Extracted data entries

* Begin *

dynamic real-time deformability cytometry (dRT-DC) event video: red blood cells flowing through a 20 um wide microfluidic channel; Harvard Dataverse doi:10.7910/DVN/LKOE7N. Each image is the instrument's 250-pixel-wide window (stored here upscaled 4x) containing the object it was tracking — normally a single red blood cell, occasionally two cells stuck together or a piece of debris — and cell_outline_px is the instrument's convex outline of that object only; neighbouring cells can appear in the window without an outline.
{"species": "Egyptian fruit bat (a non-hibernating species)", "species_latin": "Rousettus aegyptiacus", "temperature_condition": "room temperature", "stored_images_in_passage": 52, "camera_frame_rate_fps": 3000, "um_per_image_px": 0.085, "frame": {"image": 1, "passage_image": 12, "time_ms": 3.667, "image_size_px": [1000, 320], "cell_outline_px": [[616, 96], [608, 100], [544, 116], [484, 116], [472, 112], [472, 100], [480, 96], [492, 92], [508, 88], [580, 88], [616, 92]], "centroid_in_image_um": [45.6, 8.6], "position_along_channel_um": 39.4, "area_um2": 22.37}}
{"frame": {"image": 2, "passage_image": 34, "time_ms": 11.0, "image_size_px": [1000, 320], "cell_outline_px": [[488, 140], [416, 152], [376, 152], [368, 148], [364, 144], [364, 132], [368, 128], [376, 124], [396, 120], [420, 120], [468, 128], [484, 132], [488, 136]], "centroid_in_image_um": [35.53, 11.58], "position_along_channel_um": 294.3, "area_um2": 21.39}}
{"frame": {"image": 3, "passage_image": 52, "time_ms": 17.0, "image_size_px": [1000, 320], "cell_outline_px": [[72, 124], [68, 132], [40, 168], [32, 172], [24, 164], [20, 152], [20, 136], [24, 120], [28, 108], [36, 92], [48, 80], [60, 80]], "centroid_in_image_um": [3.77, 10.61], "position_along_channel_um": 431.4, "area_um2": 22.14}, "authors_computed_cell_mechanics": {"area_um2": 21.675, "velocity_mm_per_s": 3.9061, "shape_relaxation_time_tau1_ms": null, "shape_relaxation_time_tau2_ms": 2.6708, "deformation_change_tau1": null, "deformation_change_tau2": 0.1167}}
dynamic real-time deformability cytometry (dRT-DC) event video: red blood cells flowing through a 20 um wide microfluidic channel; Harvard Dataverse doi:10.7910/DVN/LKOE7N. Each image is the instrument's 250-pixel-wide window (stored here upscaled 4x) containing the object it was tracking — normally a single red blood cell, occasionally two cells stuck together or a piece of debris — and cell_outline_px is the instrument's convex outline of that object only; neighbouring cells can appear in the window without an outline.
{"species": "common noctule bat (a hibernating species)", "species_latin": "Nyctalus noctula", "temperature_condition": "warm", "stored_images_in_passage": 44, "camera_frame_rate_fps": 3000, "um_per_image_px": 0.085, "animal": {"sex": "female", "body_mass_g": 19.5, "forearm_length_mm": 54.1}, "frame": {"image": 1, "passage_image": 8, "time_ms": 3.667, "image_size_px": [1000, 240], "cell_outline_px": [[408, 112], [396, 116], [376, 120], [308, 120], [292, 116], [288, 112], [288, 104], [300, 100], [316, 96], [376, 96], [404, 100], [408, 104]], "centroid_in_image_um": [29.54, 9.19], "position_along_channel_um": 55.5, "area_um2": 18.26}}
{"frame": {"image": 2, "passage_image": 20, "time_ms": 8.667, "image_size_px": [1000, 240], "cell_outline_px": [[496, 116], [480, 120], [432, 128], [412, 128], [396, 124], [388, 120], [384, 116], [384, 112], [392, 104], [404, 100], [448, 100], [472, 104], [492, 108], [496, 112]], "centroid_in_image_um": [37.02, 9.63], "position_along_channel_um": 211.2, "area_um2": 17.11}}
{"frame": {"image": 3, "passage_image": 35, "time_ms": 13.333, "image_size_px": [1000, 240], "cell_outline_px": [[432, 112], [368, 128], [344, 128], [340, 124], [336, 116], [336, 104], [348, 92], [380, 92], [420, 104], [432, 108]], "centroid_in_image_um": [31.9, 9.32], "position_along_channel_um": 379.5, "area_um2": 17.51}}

* End *

# [YOUR INSTRUCTIONS]
Transcribe all entries exactly as they are given.

# [THE OUTPUT]
dynamic real-time deformability cytometry (dRT-DC) event video: red blood cells flowing through a 20 um wide microfluidic channel; Harvard Dataverse doi:10.7910/DVN/LKOE7N. Each image is the instrument's 250-pixel-wide window (stored here upscaled 4x) containing the object it was tracking — normally a single red blood cell, occasionally two cells stuck together or a piece of debris — and cell_outline_px is the instrument's convex outline of that object only; neighbouring cells can appear in the window without an outline.
{"species": "Egyptian fruit bat (a non-hibernating species)", "species_latin": "Rousettus aegyptiacus", "temperature_condition": "room temperature", "stored_images_in_passage": 52, "camera_frame_rate_fps": 3000, "um_per_image_px": 0.085, "frame": {"image": 1, "passage_image": 12, "time_ms": 3.667, "image_size_px": [1000, 320], "cell_outline_px": [[616, 96], [608, 100], [544, 116], [484, 116], [472, 112], [472, 100], [480, 96], [492, 92], [508, 88], [580, 88], [616, 92]], "centroid_in_image_um": [45.6, 8.6], "position_along_channel_um": 39.4, "area_um2": 22.37}}
{"frame": {"image": 2, "passage_image": 34, "time_ms": 11.0, "image_size_px": [1000, 320], "cell_outline_px": [[488, 140], [416, 152], [376, 152], [368, 148], [364, 144], [364, 132], [368, 128], [376, 124], [396, 120], [420, 120], [468, 128], [484, 132], [488, 136]], "centroid_in_image_um": [35.53, 11.58], "position_along_channel_um": 294.3, "area_um2": 21.39}}
{"frame": {"image": 3, "passage_image": 52, "time_ms": 17.0, "image_size_px": [1000, 320], "cell_outline_px": [[72, 124], [68, 132], [40, 168], [32, 172], [24, 164], [20, 152], [20, 136], [24, 120], [28, 108], [36, 92], [48, 80], [60, 80]], "centroid_in_image_um": [3.77, 10.61], "position_along_channel_um": 431.4, "area_um2": 22.14}, "authors_computed_cell_mechanics": {"area_um2": 21.675, "velocity_mm_per_s": 3.9061, "shape_relaxation_time_tau1_ms": null, "shape_relaxation_time_tau2_ms": 2.6708, "deformation_change_tau1": null, "deformation_change_tau2": 0.1167}}
dynamic real-time deformability cytometry (dRT-DC) event video: red blood cells flowing through a 20 um wide microfluidic channel; Harvard Dataverse doi:10.7910/DVN/LKOE7N. Each image is the instrument's 250-pixel-wide window (stored here upscaled 4x) containing the object it was tracking — normally a single red blood cell, occasionally two cells stuck together or a piece of debris — and cell_outline_px is the instrument's convex outline of that object only; neighbouring cells can appear in the window without an outline.
{"species": "common noctule bat (a hibernating species)", "species_latin": "Nyctalus noctula", "temperature_condition": "warm", "stored_images_in_passage": 44, "camera_frame_rate_fps": 3000, "um_per_image_px": 0.085, "animal": {"sex": "female", "body_mass_g": 19.5, "forearm_length_mm": 54.1}, "frame": {"image": 1, "passage_image": 8, "time_ms": 3.667, "image_size_px": [1000, 240], "cell_outline_px": [[408, 112], [396, 116], [376, 120], [308, 120], [292, 116], [288, 112], [288, 104], [300, 100], [316, 96], [376, 96], [404, 100], [408, 104]], "centroid_in_image_um": [29.54, 9.19], "position_along_channel_um": 55.5, "area_um2": 18.26}}
{"frame": {"image": 2, "passage_image": 20, "time_ms": 8.667, "image_size_px": [1000, 240], "cell_outline_px": [[496, 116], [480, 120], [432, 128], [412, 128], [396, 124], [388, 120], [384, 116], [384, 112], [392, 104], [404, 100], [448, 100], [472, 104], [492, 108], [496, 112]], "centroid_in_image_um": [37.02, 9.63], "position_along_channel_um": 211.2, "area_um2": 17.11}}
{"frame": {"image": 3, "passage_image": 35, "time_ms": 13.333, "image_size_px": [1000, 240], "cell_outline_px": [[432, 112], [368, 128], [344, 128], [340, 124], [336, 116], [336, 104], [348, 92], [380, 92], [420, 104], [432, 108]], "centroid_in_image_um": [31.9, 9.32], "position_along_channel_um": 379.5, "area_um2": 17.51}}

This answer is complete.